7 challenges facing future global seafood supply
It’s not just natural predators and overfishing putting the global seafood supply at risk – according to a study conducted by UBC scientists on behalf of the Nereus Program in Japan, climate change and ocean acidification will also play a considerable, antagonistic part in seafood’s future.
Many fisheries will be in decline as a result of climate change, ocean acidification, overfishing and destruction of marine ecosystems, noted Nereus Program researchers. What’s more, as temperatures fluctuate and CO2 emissions continue to trend high, so too will the species that fishers encounter in their regions, meaning dinner plates will be featuring very different fish as time goes on.
“As the chemistry of the Earth’s atmosphere is altered through continued CO2 emissions, so too will there be demonstrable changes in the chemistry of the oceans. Evidence of increased ocean acidification and decreasing oxygen, both of which are critical factors that influence marine life and biodiversity, are mounting. Naturally, changes in the oceans will have major repercussions on their capacity to support marine life and, ultimately, fisheries,” wrote the UBC researchers in the latest Nereus Program report.
"The types of fish that we will have on our dinner table will be very different in the future," added William Cheung, UBC associate professor and the co-director of the Nereus program. "Fisheries will be catching more warm-water species, with smaller size, and that will affect fish supply through our domestic and oversea fisheries as well as imports."
Moving forward, it will be necessary for fisheries and seafood stakeholders to consider the following challenges facing future oceans:
- Due to CO2 emissions, changes in global ocean properties – particularly temperatures, acidity and oxygen levels – are occurring at a scale unprecedented in the last several thousands of years.
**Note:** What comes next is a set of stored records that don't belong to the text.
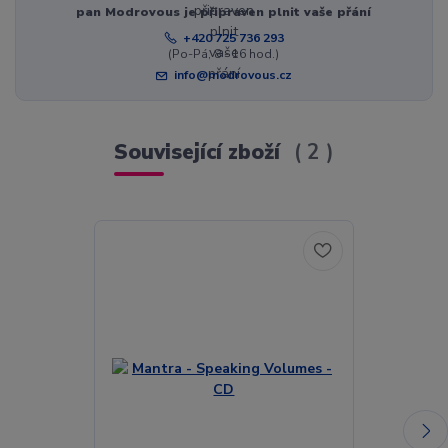
pan Modrovous je připraven plnit vaše přání
+420 725 736 293
(Po-Pá, 8 - 16 hod.)
info@modrovous.cz
Související zboží
2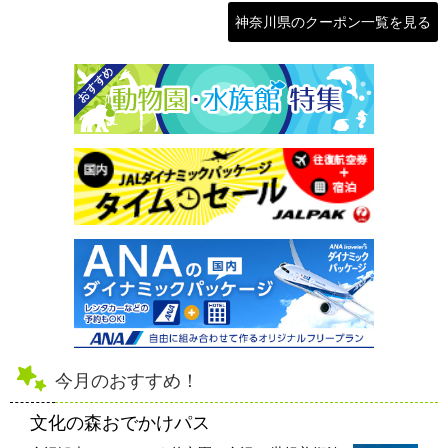
神奈川県のクーポン一覧を見る
今月のおすすめ！
文化の森おでかけパス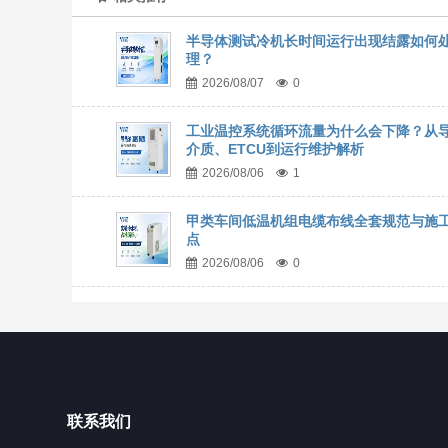
半导体测试冷机长时间运行出现结露如何
理？
2026/08/07
0
工业温控系统循环流量为什么会下降？从
介质、ETCU到运行维护解析
2026/08/06
1
甲类车间低温机组电缆布线全套规范与施
点
2026/08/06
0
联系我们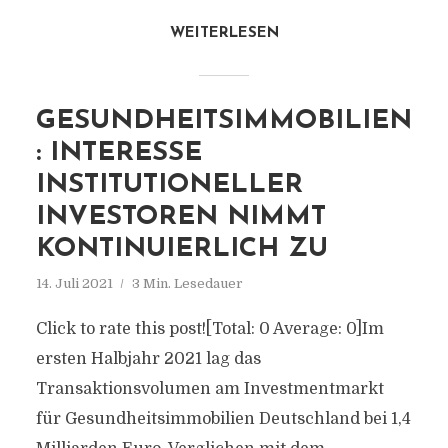
WEITERLESEN
GESUNDHEITSIMMOBILIEN
: INTERESSE
INSTITUTIONELLER
INVESTOREN NIMMT
KONTINUIERLICH ZU
14. Juli 2021
3 Min. Lesedauer
Click to rate this post![Total: 0 Average: 0]Im
ersten Halbjahr 2021 lag das
Transaktionsvolumen am Investmentmarkt
für Gesundheitsimmobilien Deutschland bei 1,4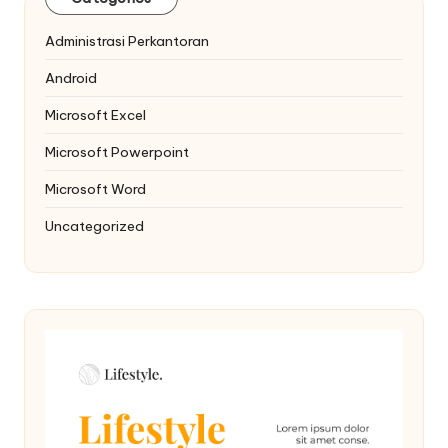
Administrasi Perkantoran
Android
Microsoft Excel
Microsoft Powerpoint
Microsoft Word
Uncategorized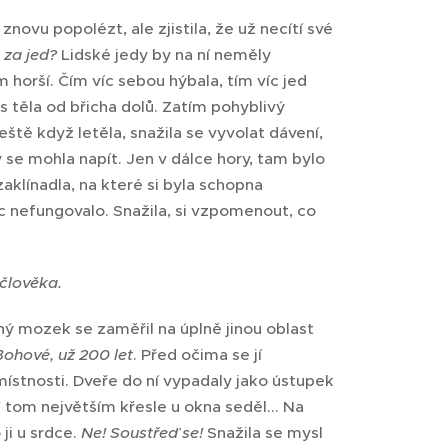
znovu popolézt, ale zjistila, že už necítí své
 za jed?
Lidské jedy by na ní neměly
 horší. Čím víc sebou hýbala, tím víc jed
us těla od břicha dolů. Zatím pohyblivý
ště když letěla, snažila se vyvolat dávení,
 se mohla napít. Jen v dálce hory, tam bylo
aklínadla, na které si byla schopna
c nefungovalo. Snažila, si vzpomenout, co
 člověka.
ený mozek se zaměřil na úplně jinou oblast
Bohové, už 200 let
. Před očima se jí
místnosti. Dveře do ní vypadaly jako ústupek
V tom největším křesle u okna seděl... Na
ji u srdce.
Ne! Soustřeď se!
Snažila se mysl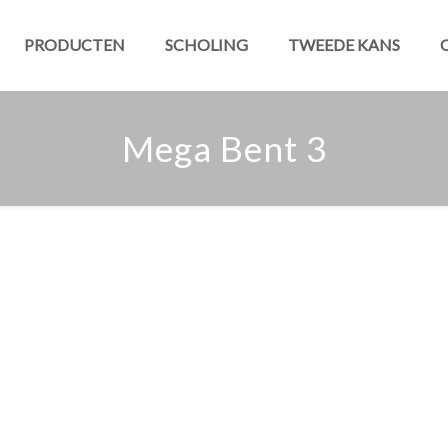
PRODUCTEN
SCHOLING
TWEEDE KANS
Mega Bent 3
- Climate change is expected to affect the oceans’ biological productivity–from phytoplankton to the top predators.
- Climate change has already been affecting global marine ecosystems and fisheries, with further impacts expected given current trends in CO2 emissions.
- Fishing exerts significant pressure on marine ecosystems globally – altering biodiversity and food web structures – and affects the ability of the international community to meet its sustainability goals.
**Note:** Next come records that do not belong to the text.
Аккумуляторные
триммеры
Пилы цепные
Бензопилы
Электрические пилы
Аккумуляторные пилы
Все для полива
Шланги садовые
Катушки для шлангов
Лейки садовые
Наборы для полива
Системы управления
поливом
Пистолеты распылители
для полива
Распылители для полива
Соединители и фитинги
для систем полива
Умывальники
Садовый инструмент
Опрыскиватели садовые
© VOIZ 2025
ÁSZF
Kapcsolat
- The impacts of climate change interact with the existing problems of overfishing and habitat destruction, driven largely by excess fishing fleets, coastal development and market expansion.
- Aquaculture is developing rapidly, with the potential to supersede marine capture fish supply. Yet,the full understanding of its impact, including its long-term ecological and social sustainability, is unclear.
- Sustainable fisheries in the future require the further development and strengthening of international fisheries law, as well as the overarching international framework for ocean governance.
There are solutions out there to help keep seafood supply in check, such as improving ocean governance worldwide to ensure sustainable fisheries and the need to limit carbon dioxide emissions, the researchers posited.
"Global marine ecosystems have already been largely altered by overfishing," said Daniel Pauly, professor at UBC and an advisor to Nereus. "This report clearly points out that any solution needs to deal with the CO2 problem as well."
The report also recommends that diversifying the toolkit for fisheries management as well as enhancing cooperation and coordination between international fisheries regulation and regulation of other maritime activities could make a big difference when it comes to global seafood supply impact.
Explore the report, and the complete list of suggestions from the Nereus researchers, in the window below:
The Nereus Program was established in 2011 by the Nippon Foundation and the University of British Columbia, and is part of a partnership between eight institutions: the Nippon Foundation, the University of British Columbia, the University of Cambridge, Duke University, Princeton University, Stockholm University, United Nations Environmental Program-World Conservation Monitoring Center and Utrecht University.